This is a code-only deployment of a production end-to-end machine learning pipeline inclusive of MLOps on AWS using:
- Terraform (infra coordination) - VPC, ECR, ECS, Fargate, S3, IAM, CloudWatch
- Github Actions with AWS OIDC (CI/CD) - Auto-deployment of images to ECR on successful main branch commit
- Docker + ECS (Fargate first, EC2-ready)
- SageMaker for training/hosting
- Docker Airflow & MWAA (AWS Managed Airflow) for orchestration
The Makefile has automated a ton of the build steps.
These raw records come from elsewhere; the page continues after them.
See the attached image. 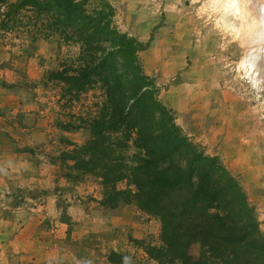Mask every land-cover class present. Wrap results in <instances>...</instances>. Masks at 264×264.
<instances>
[{
	"label": "rangeland",
	"instance_id": "rangeland-1",
	"mask_svg": "<svg viewBox=\"0 0 264 264\" xmlns=\"http://www.w3.org/2000/svg\"><path fill=\"white\" fill-rule=\"evenodd\" d=\"M108 1L119 29L149 45L143 68L178 126L237 178L264 233V54L260 70L243 65L259 22L264 35V0H237L228 28L217 12L224 0ZM78 55L77 46L1 33L0 264H160L146 252L163 247L159 219L110 204L99 173L74 154L104 94L72 98L48 74Z\"/></svg>",
	"mask_w": 264,
	"mask_h": 264
},
{
	"label": "trees",
	"instance_id": "trees-1",
	"mask_svg": "<svg viewBox=\"0 0 264 264\" xmlns=\"http://www.w3.org/2000/svg\"><path fill=\"white\" fill-rule=\"evenodd\" d=\"M116 15L108 0H0V36L21 32L31 43L79 48L75 60L48 74L72 98L95 87L104 94L85 120L90 140L74 154L84 157L82 168L99 173L110 204L122 199L159 219L163 247L147 249L151 258L160 264H264L255 207L223 162L178 126L143 68L140 54L149 45L122 32ZM120 182L126 190L114 188ZM192 245L200 248L197 259L188 254Z\"/></svg>",
	"mask_w": 264,
	"mask_h": 264
},
{
	"label": "bare ground",
	"instance_id": "bare-ground-1",
	"mask_svg": "<svg viewBox=\"0 0 264 264\" xmlns=\"http://www.w3.org/2000/svg\"><path fill=\"white\" fill-rule=\"evenodd\" d=\"M223 3L224 5L222 6L221 9L217 10V12L220 18V23H222V25L225 28H228V25L232 26L233 24L236 23L235 21H237V19L239 18L238 17L239 12L236 8L238 3H237V0H226V2L224 0ZM229 15L230 17H228ZM261 17L262 15L260 16V18ZM259 23H260L259 25H256V30H255L256 40L254 41L253 39L255 44H253L252 46L248 48V50L246 51L244 62H243V65L245 64V62L247 63L251 71L260 70L263 64L262 55L264 54V35L262 33L263 28H261V22ZM250 75H252V72H250Z\"/></svg>",
	"mask_w": 264,
	"mask_h": 264
}]
</instances>
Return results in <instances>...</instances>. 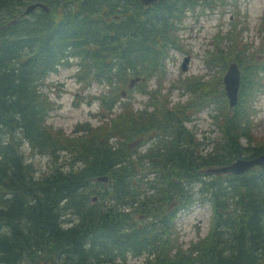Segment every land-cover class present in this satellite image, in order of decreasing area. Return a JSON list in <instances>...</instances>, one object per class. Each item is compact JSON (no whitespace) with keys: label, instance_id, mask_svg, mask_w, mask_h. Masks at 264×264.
<instances>
[{"label":"trees","instance_id":"obj_1","mask_svg":"<svg viewBox=\"0 0 264 264\" xmlns=\"http://www.w3.org/2000/svg\"><path fill=\"white\" fill-rule=\"evenodd\" d=\"M28 1L0 0V264H123L128 254L144 255L141 264H264V168L205 170L264 150V137L252 133L264 42H243L233 25L204 60L209 70L229 60L240 66L232 109L219 74L185 81L188 99L171 104L162 86L167 52L179 44L176 23L207 0L148 8L138 0H41L49 12L8 23ZM72 64L77 82L103 84L97 98L107 113L132 76L143 78L138 88L149 97L140 109L122 102L101 124L67 134L47 123L55 101L44 88L49 73ZM202 109L214 111L219 130L207 151L186 126ZM23 140L50 156L45 175L24 162ZM196 195L208 200L211 222L185 243L176 214Z\"/></svg>","mask_w":264,"mask_h":264},{"label":"rangeland","instance_id":"obj_2","mask_svg":"<svg viewBox=\"0 0 264 264\" xmlns=\"http://www.w3.org/2000/svg\"><path fill=\"white\" fill-rule=\"evenodd\" d=\"M240 6L247 13L248 30L246 37L250 40L259 39L258 24L261 20V14L264 11V0H240ZM229 10L224 13L227 15ZM221 18L222 27L225 29L228 25L227 17L220 14L218 10L208 11L202 15L189 13L183 21V29L180 33V38L185 47V50H171L168 60L167 72L165 80L170 81L177 77L185 78L191 74H200L204 72L202 58L204 50L208 46L212 34L217 28V22ZM256 41V40H255ZM187 51L188 53H186ZM190 56L188 68L186 72H181L179 64L185 55ZM68 69V70H67ZM74 68H62L57 74H51L47 77V81L53 83L52 93L53 99H56L60 108L55 114H52L50 121L56 126H62L70 132L73 125L80 121H90L91 123L98 122V118L94 116L98 110L96 102L88 103L84 101L78 106L74 105L75 92L77 85L72 78ZM59 82V83H58ZM76 89V90H75ZM98 91V88L93 86L91 92ZM178 98L177 90L172 91V100ZM139 96L136 97L135 103H138ZM256 107L259 108L258 118L262 119L260 125L255 129L257 135H264V94L260 95L256 101ZM197 129L198 135L204 136V148L207 147L206 140L215 136L212 132L213 126L206 114L203 112L198 119L190 124ZM24 155L29 161H32L39 173H45L50 168V162L47 156L32 153L28 147L24 146ZM196 188V186H195ZM197 197V196H195ZM197 197L193 200L186 209L180 210L177 215V227L180 237L188 240L195 237L197 234L203 235L207 228L210 218V209L205 201L198 200ZM137 261L129 259L127 264H135Z\"/></svg>","mask_w":264,"mask_h":264},{"label":"water","instance_id":"obj_3","mask_svg":"<svg viewBox=\"0 0 264 264\" xmlns=\"http://www.w3.org/2000/svg\"><path fill=\"white\" fill-rule=\"evenodd\" d=\"M146 1L153 2L154 0H142V2H146ZM186 60L187 58H185V61L183 62V67H185ZM238 76L239 73L238 70L236 69L235 64H231L228 71L223 76L226 94L228 96L230 105H233L236 100V92H237L238 78H239ZM253 165L264 166V153L249 159H237L228 165L214 167L211 168L210 170L213 172L241 173L249 169ZM98 179L106 180V177L102 176V177H98Z\"/></svg>","mask_w":264,"mask_h":264},{"label":"bare ground","instance_id":"obj_4","mask_svg":"<svg viewBox=\"0 0 264 264\" xmlns=\"http://www.w3.org/2000/svg\"><path fill=\"white\" fill-rule=\"evenodd\" d=\"M17 7V6H16ZM175 14V13H174ZM84 59V58H83ZM68 70V69H67ZM43 77V76H42ZM59 83V82H58ZM76 90V89H75ZM247 137V136H246ZM18 146V145H17ZM64 163V162H63Z\"/></svg>","mask_w":264,"mask_h":264}]
</instances>
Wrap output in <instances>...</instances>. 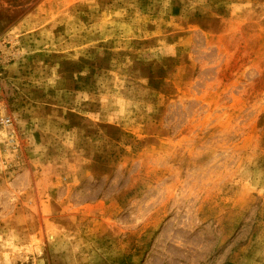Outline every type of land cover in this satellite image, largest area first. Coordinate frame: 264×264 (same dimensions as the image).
<instances>
[{
    "label": "rangeland",
    "instance_id": "1",
    "mask_svg": "<svg viewBox=\"0 0 264 264\" xmlns=\"http://www.w3.org/2000/svg\"><path fill=\"white\" fill-rule=\"evenodd\" d=\"M0 264H264V0H0Z\"/></svg>",
    "mask_w": 264,
    "mask_h": 264
}]
</instances>
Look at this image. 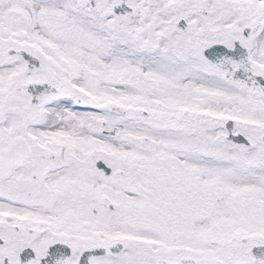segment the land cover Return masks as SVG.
<instances>
[{
    "label": "snow or ice",
    "instance_id": "6c2138e0",
    "mask_svg": "<svg viewBox=\"0 0 264 264\" xmlns=\"http://www.w3.org/2000/svg\"><path fill=\"white\" fill-rule=\"evenodd\" d=\"M0 264H264V0H0Z\"/></svg>",
    "mask_w": 264,
    "mask_h": 264
}]
</instances>
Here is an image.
# 1. Start in project root, creates virtual env (.venv) & installs requirements
$ cd ml-prod-pipeline
$ make setup
>>
(.venv folder now in root directory)
# 2. set a .env folder at root folder level
$ cd ml-prod-pipeline
$ touch .env
$ nano .env
>>
# fill in
# AWS_ACCESS_KEY=xxxxxx
# AWS_SECRET_ACCESS_KEY=xxxxxx
# AWS_PROFILE=kevin_xxxx (this is a temp IAM User with admin privileges in AWS)
# AWS_REGION=us-west-x
# PREFIX=condor
# GITHUB_TOKEN=ghp_xxxxxxx
# make sure your aws configure is set locally with you IAM
$ aws configure --profile kevin_xxxx
# confirm aws configure made ~/.aws/credentials & ~/.aws/config correctly (you can manually set if not)
$ cd ~/.aws/
$ nano credentials
>>
# make sure to add the identical steps from your IAM role above
# [default]
# aws_access_key_id = xxxxxxxxxx
# aws_secret_access_key = xxxxxxxx
# Add IAM profile you created
# [kevin_xxxxxx]
# aws_access_key_id = xxxxxxxxxx
# aws_secret_access_key = xxxxxxxx
$ nano config
>>
#[default]
# region = us-west-2
# output = json
# [profile kevin_xxxx]
# region = us-west-2
# output = json
# quick spot-check creds were set correctly
$ make env-check
>>
# displays cred output
# 3. Set up terraform resources - VPC, ECR, ECS, etc.
$ make bootstrap
>> initializes terraform
$ make plan
>> shows terraform plan
$ make apply
>> applies terraform plan and deploys AWS resources
# 4. Build Docker images & push to ECR
$ make build-push
>> will see images inside AWS ECR
# 5. Create and send data to S3 buckets created by terraform
# NOTE: this step generates synthetic data to the bucket if there isn't any present so the example can run.
$ make prep-data
>>
Uploaded 10,000 rows to s3://condor-data-xxxx/features/condor_train_20xxxxx.csv
# 6. Create a sagemaker training job from that uploaded data
$ make sm-train
>>
🚀 Starting SageMaker training job: condor-xgb-xxx
{
"TrainingJobArn": "arn:aws:sagemaker:us-west-2:xxx:training-job/condor-xgb-xxx"
}
⏳ Waiting for training job condor-xgb-xxx to complete...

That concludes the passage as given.